Now, to build all the following left nav markup (excluding the outer <nav> element):


<nav id="leftNav">
  <ul id="outerUL">
    <li id="home"><a href="home.html">Home</a></li>
    <li id="portfolio"><a href="portfolio.html">Portfolio</a>
      <ul id="portfolioUL">
        <li id="thumbnails"><a href="thumbnails.html">Thumbnails</a></li>
        <li id="slideShow"><a href="slideShow.html">Slide Show</a></li>
      </ul>
    </li>
    <li id="tagCloud"><a href="tagCloud.html">Tag Cloud</a></li>
  </ul>
</nav>

We call these two functions in the following order:


appendUl('leftNav', 'outerUL'); 
appendLiA('outerUL', 'home', 'home.html', 'Home');
appendLiA('outerUL', 'portfolio', 'portfolio.html', 'Portfolio');
appendUl('portfolio', 'portfolioUL'); 
appendLiA('portfolioUL', 'thumbnails', 'thumbnails.html', 'Thumbnails');
appendLiA('portfolioUL', 'slideShow', 'slideShow.html', 'Slide Show');
appendLiA('outerUL', 'tagCloud', 'tagCloud.html', 'Tag Cloud');

Be aware that the fourth line in this code example, appendUl('portfolio', 'portfolioUL'), allows the nesting of Thumbnails and Slide Show:

Traditional left nav screenshot

So to inject a left nav system into any website page, merely include the line <script src=”leftNav.js”></script> directly before the <body> tag, as in the following complete example:

Cascading left nav


<!DOCTYPE html>
<html>

<head>
<meta content="text/html; charset=utf-8" http-equiv="Content-Type">
<title>Cascading Left Nav</title>
<style>
  #leftNav {
    border-right: 1px grey dashed;
    width: 9.5em;
    margin-left: -2em;
	}
	
  #leftNav ul {
    list-style: none;
	}
	
  #leftNav ul ul li {
    margin-left: -1.5em;
	}	
</style>
</head>

<body>
  <nav id="leftNav"><!-- leftNav.js injected nav system. --></nav>
  <section>
    <!-- Page content here. -->
  </section>
  <script src="leftNav.js"></script>
</body>
  
</html>

With appendUl and appendLiA understood, the remaining contents of leftNav.js are straightforward:

leftNav.js


window.addEventListener('load', leftNav, false);

function leftNav() {
  appendUl('leftNav', 'outerUL'); 
  appendLiA('outerUL', 'home', 'home.html', 'Home');
  appendLiA('outerUL', 'portfolio', 'portfolio.html', 'Portfolio');
  appendUl('portfolio', 'portfolioUL'); 
  appendLiA('portfolioUL', 'thumbnails', 'thumbnails.html', 'Thumbnails');
  appendLiA('portfolioUL', 'slideShow', 'slideShow.html', 'Slide Show');
  appendLiA('outerUL', 'tagCloud', 'tagCloud.html', 'Tag Cloud'); 
  
  function appendUl(append_to_id, ul_id) {
  /* 
    Creates a <ul> element whose ID is ul_id.
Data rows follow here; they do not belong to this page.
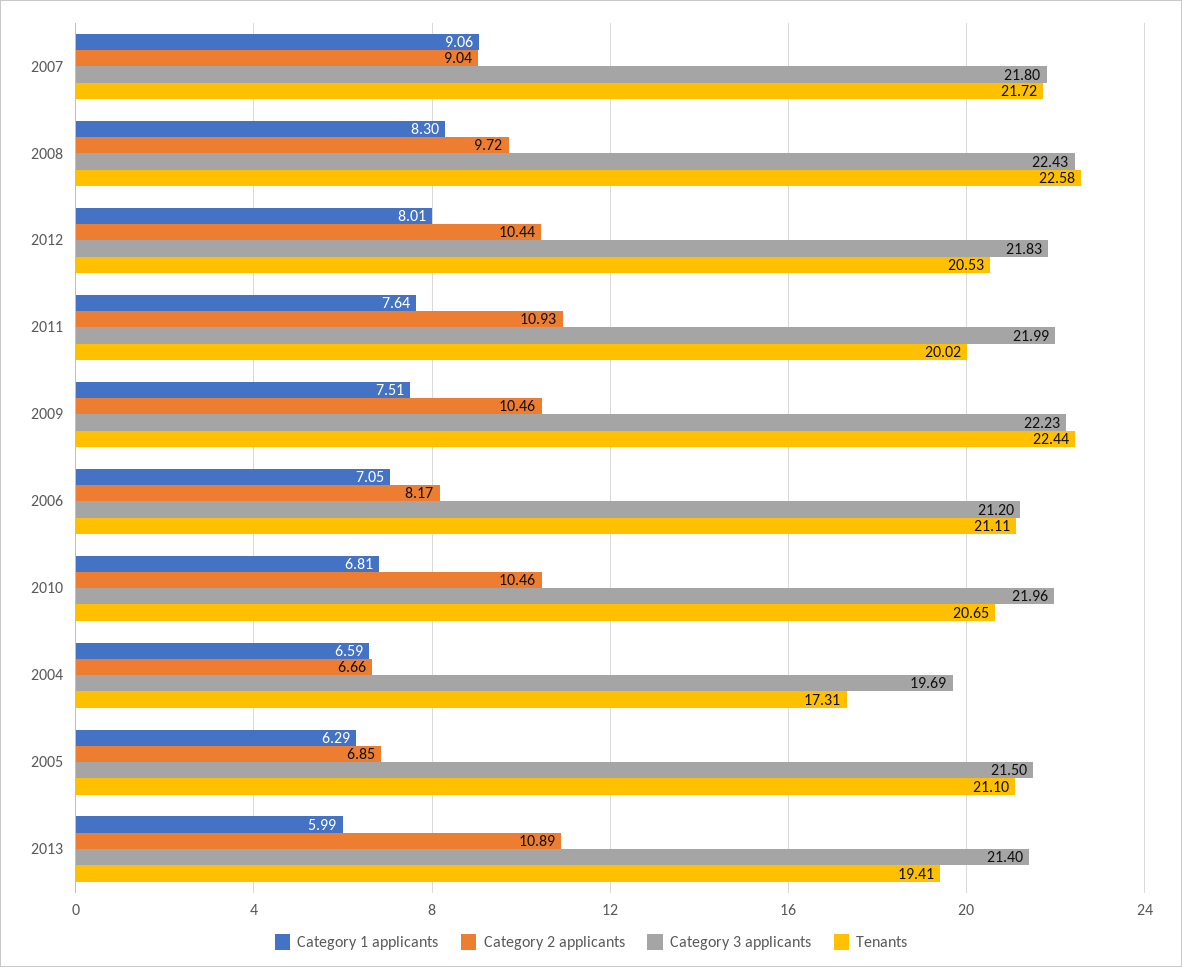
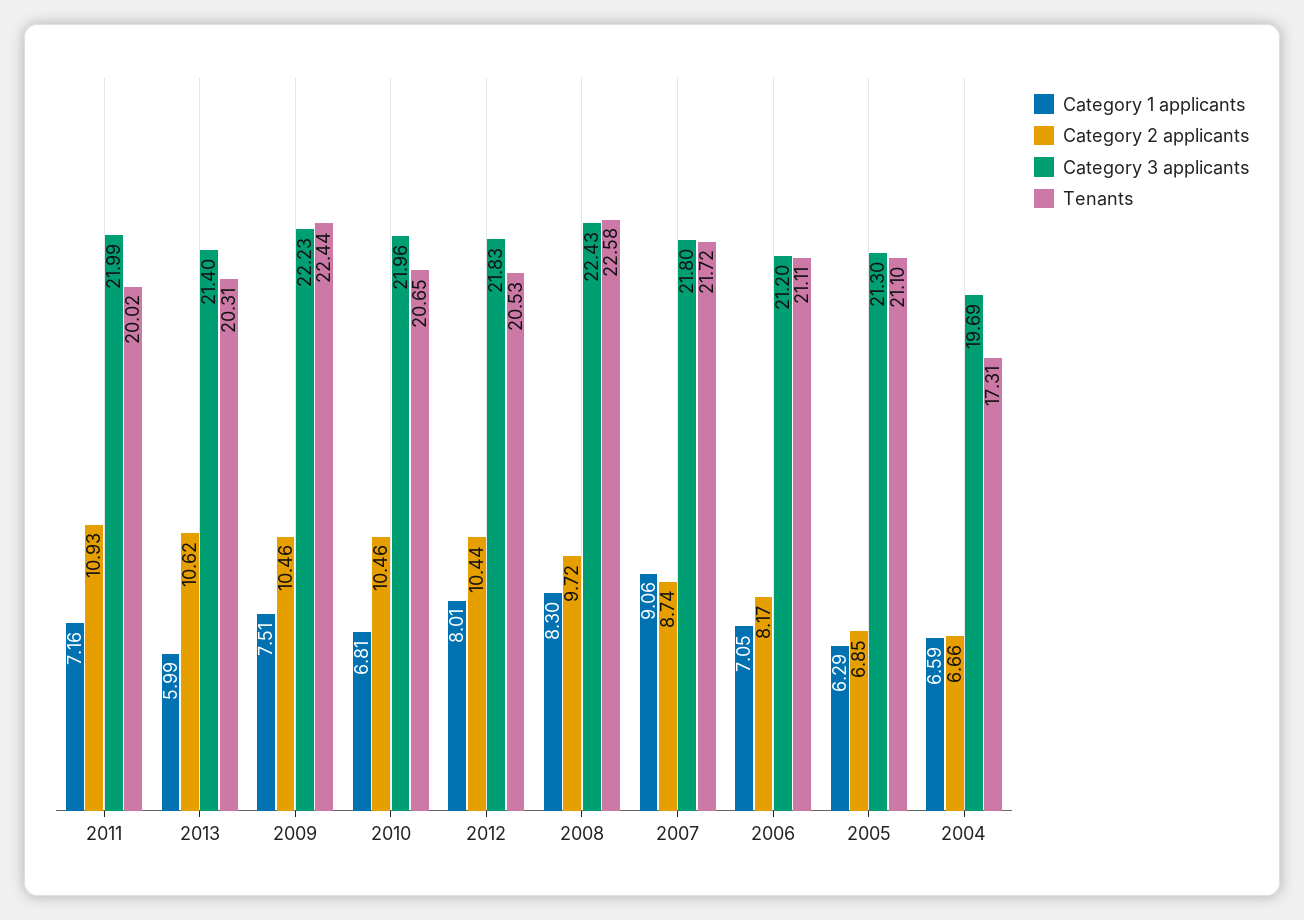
  {
    "Category 1 applicants": {
      "2007": 9.06,
      "2008": 8.3,
      "2012": 8.01,
-     "2011": 7.64,
+     "2011": 7.16,
      "2009": 7.51,
      "2006": 7.05,
      "2010": 6.81,
      "2004": 6.59,
      "2005": 6.29,
      "2013": 5.99
    },
    "Category 2 applicants": {
-     "2007": 9.04,
+     "2007": 8.74,
      "2008": 9.72,
      "2012": 10.44,
      "2011": 10.93,
      "2009": 10.46,
      "2006": 8.17,
      "2010": 10.46,
      "2004": 6.66,
      "2005": 6.85,
-     "2013": 10.89
+     "2013": 10.62
    },
    "Category 3 applicants": {
      "2007": 21.8,
      "2008": 22.43,
      "2012": 21.83,
      "2011": 21.99,
      "2009": 22.23,
      "2006": 21.2,
      "2010": 21.96,
      "2004": 19.69,
-     "2005": 21.5,
+     "2005": 21.3,
      "2013": 21.4
    },
    "Tenants": {
      "2007": 21.72,
      "2008": 22.58,
      "2012": 20.53,
      "2011": 20.02,
      "2009": 22.44,
      "2006": 21.11,
      "2010": 20.65,
      "2004": 17.31,
      "2005": 21.1,
-     "2013": 19.41
+     "2013": 20.31
    }
  }

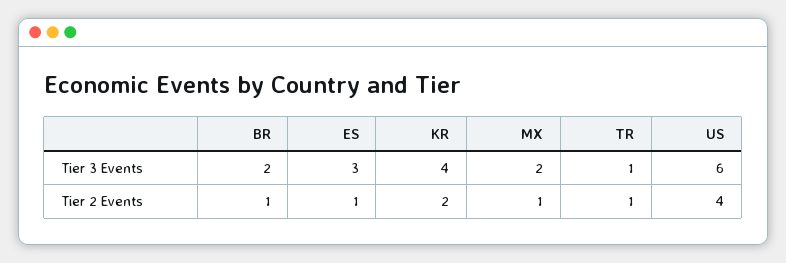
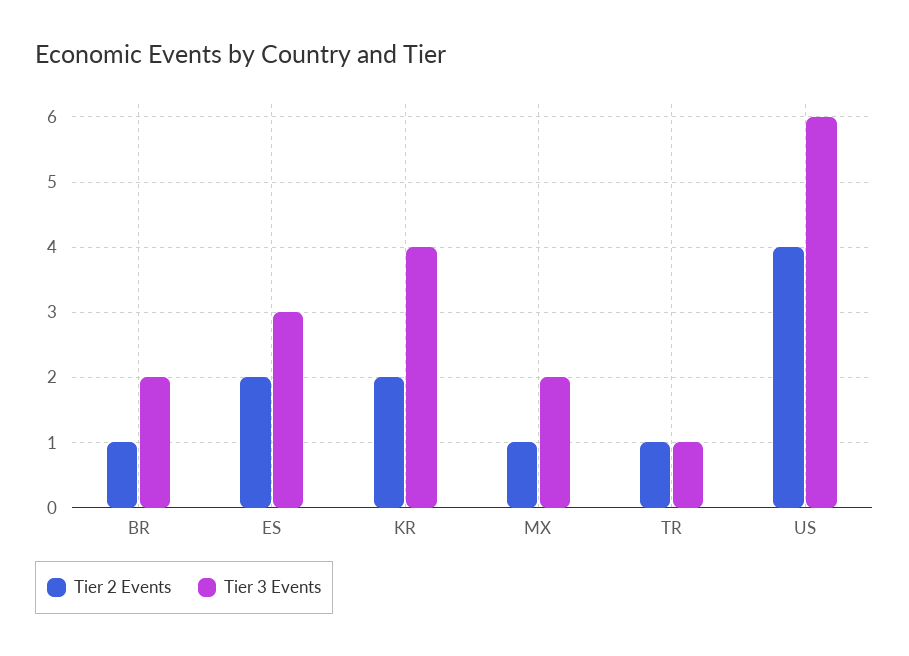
  {
    "Tier 3 Events": {
      "BR": 2,
      "ES": 3,
      "KR": 4,
      "MX": 2,
      "TR": 1,
      "US": 6
    },
    "Tier 2 Events": {
      "BR": 1,
-     "ES": 1,
+     "ES": 2,
      "KR": 2,
      "MX": 1,
      "TR": 1,
      "US": 4
    }
  }

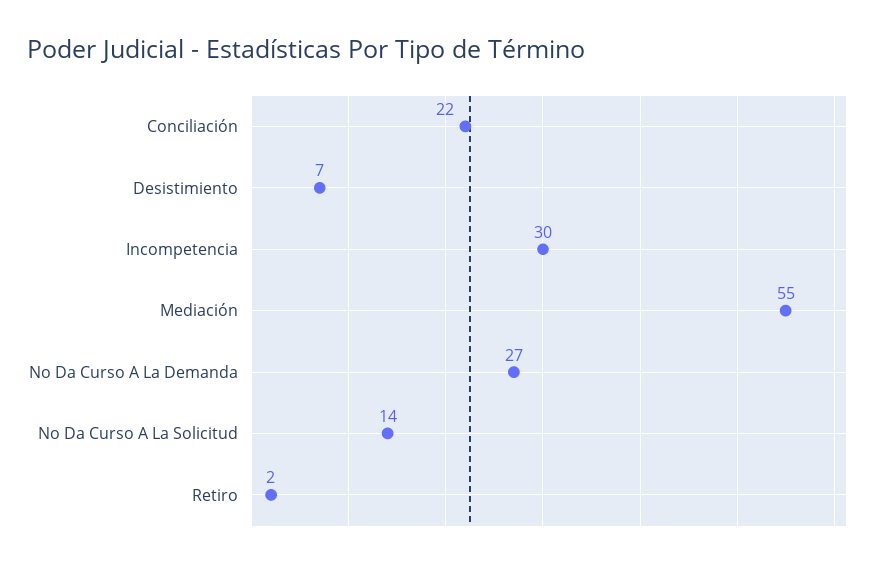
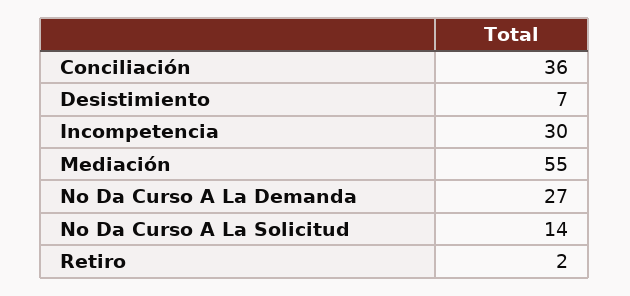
  {
-   "Conciliación": 22,
+   "Conciliación": 36,
    "Desistimiento": 7,
    "Incompetencia": 30,
    "Mediación": 55,
    "No Da Curso A La Demanda": 27,
    "No Da Curso A La Solicitud": 14,
    "Retiro": 2
  }

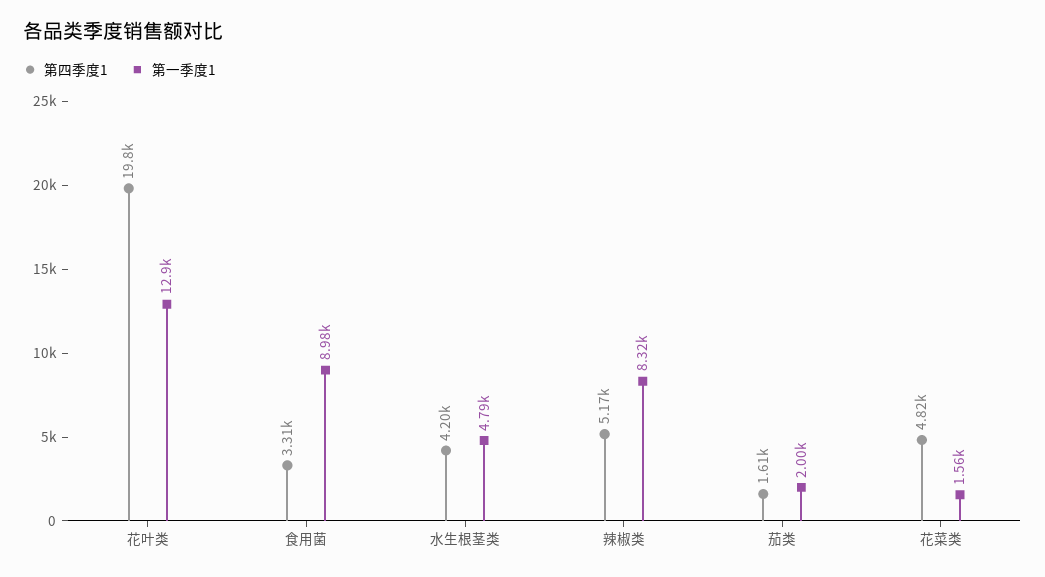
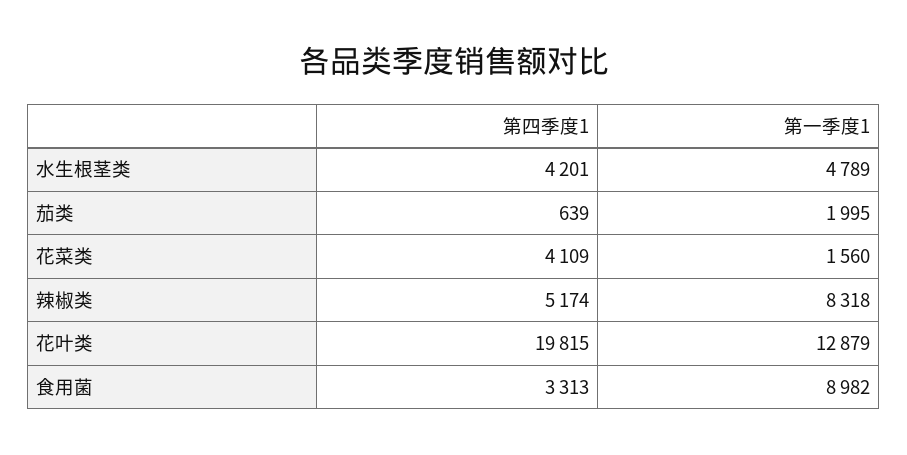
  {
    "第四季度1": {
      "花叶类": 19815,
      "食用菌": 3313,
      "水生根茎类": 4201,
      "辣椒类": 5174,
-     "茄类": 1610,
+     "茄类": 639,
-     "花菜类": 4820
+     "花菜类": 4109
    },
    "第一季度1": {
      "花叶类": 12879,
      "食用菌": 8982,
      "水生根茎类": 4789,
      "辣椒类": 8318,
      "茄类": 1995,
      "花菜类": 1560
    }
  }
This <ul> element is then 
    appended to the element whose ID is append_to_id.
  */
    var ul = document.createElement('ul');
    ul.id = ul_id;
	  
    var appendTo = document.getElementById(append_to_id);
    appendTo.appendChild(ul);
  } // appendUl
	
  function appendLiA(append_to_id, li_id, a_href, a_text) {
  /* 
    Creates two elements, an <a> element and an <li> element. The <a> element's
    href attribute is set to a_href and its inner text to a_text. The <li> 
    element's ID becomes li_id and contains the <a> element. The <li><a> 
    elements are then appended to the element whose ID is append_to_id.
  */
    var a = document.createElement('a');
    a.href = a_href;
    a.textContent = a_text;
	  
    var li = document.createElement('li');
    li.id = li_id;
    li.appendChild(a);
	  
    var appendTo = document.getElementById(append_to_id);
    appendTo.appendChild(li);
  } // appendLiA 	 
} // leftNav

As you can see in the markup, the only added complexity is the wrapping of appendUl and appendLiA by the leftNav function, and the invoking of leftNav only after the page is fully loaded via window.addEventListener('load', leftNav, false).

With the Important note in mind, you now have the knowledge to build virtually any cascading nav system for your own website(s) by stringing together appropriate calls to appendUl and appendLiA, in the correct order, as shown here.